Jackie Hendrix, in the audience but not a member of the Shoals Chapter of Alabama Citizens for Constitutional Reform, the organization that sponsored the event, likened the problem to a chief executive officer given little control of the company he runs.

"You hire this guy to run the business, but you tell him he can only control 8 percent of the checkbook," he said. "You're going to take care of the other 92 percent, but he still has to solve all of the problems with his 8 percent. It's impossible."

In fact, almost 90 percent of the state's budget is earmarked for some purpose – education or state pensions – and that leaves 10 percent for use by the governor at his discretion.

Detractors of the idea of a constitutional reform say changing it will hinder the Legislature and may even allow for gambling.

Gary Palmer, of the Alabama Policy Institute in Birmingham, is in favor of reform, but that reform cannot come from a constitutional convention.

"I think we need reform; we've already started the process," he said. "And I think a great deal of what they've recommended to the Legislature, the Legislature has not acted on. But we need to avoid (reforming the constitution) through convention. If we do, it would be dominated by Paul Hubbard and his union.
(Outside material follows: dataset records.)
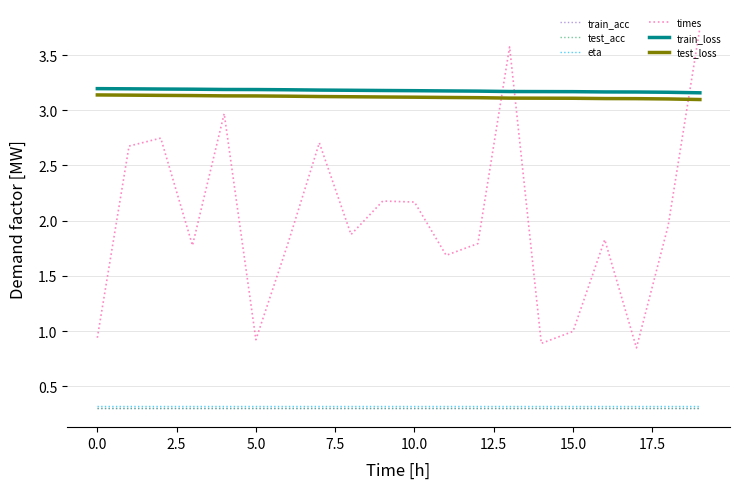

Which series has the largest range (max minus min)?

times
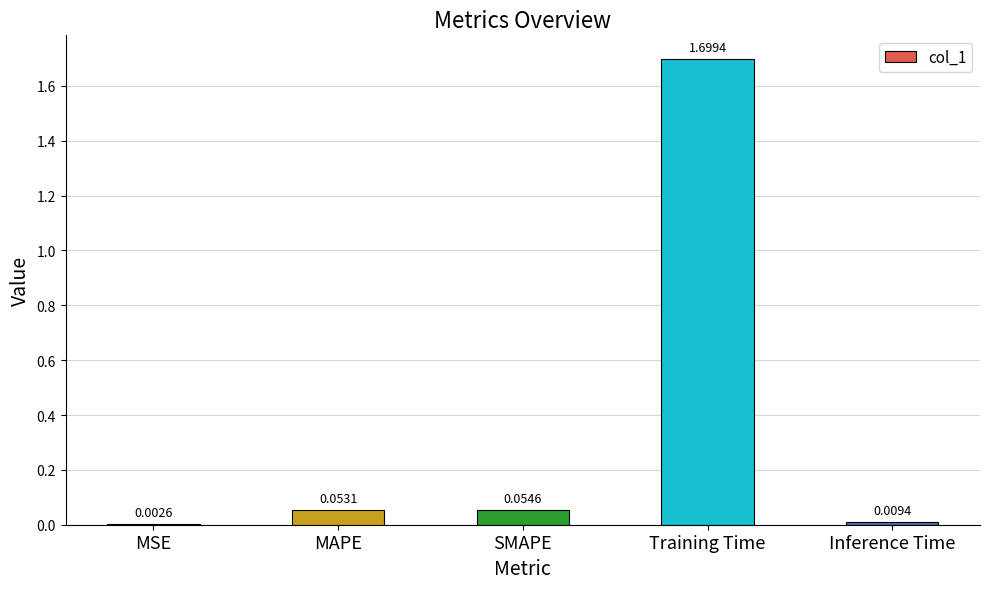

What is the sum of all values?

1.8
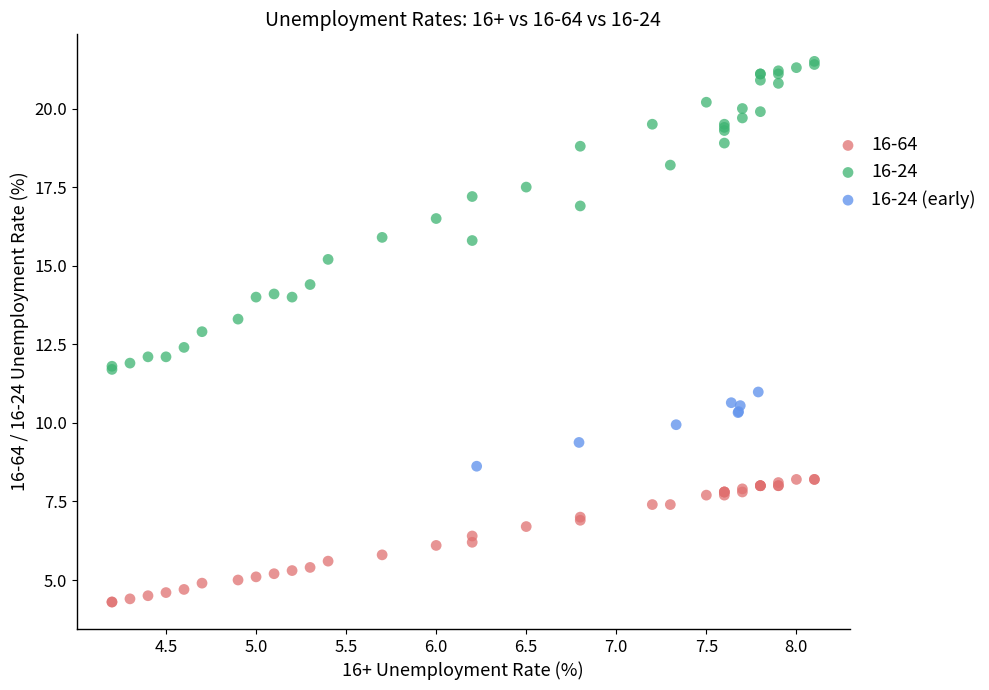

Which series reaches the maximum Y coordinate?

16-24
He runs the Legislature."

Palmer suggests Florida as a model for constitutional reform based on the objectivity the commission charged with the task has shown.

"(Reform) needs to be done in the most objective manner as possible with the least interference by the Legislature as possible," he said.

Wearing a red, white and blue button emblazoned with the slogan, "Alabama needs a new constitution," ACCR Vice President Bill Dixon said he is eager to see any kind of change take place in the constitution.

"I taught political science and the constitution, and (the constitution) is supposed to be a basic law," he said. "It's not supposed to be 748 amendments."

Sandra Sockwell heard Corts' message loud and clear. "It sounds like the constitution is broken, and it needs to be fixed," she said. "I'm not in ACCR, but I support the idea of reform."

As an argument for reform, Corts said, "The mistakes of our forefathers become our mistakes."

Palmer echoed the sentiments, charging state residents with using the power of the vote to begin the process of change necessary to help the state progress.

"Alabama is not on board with any initiative until we get on board with legislative accountability," he said. "I wish people who were so eager to vote down Amendment One were as eager to vote out legislators who are corrupt or incompetent."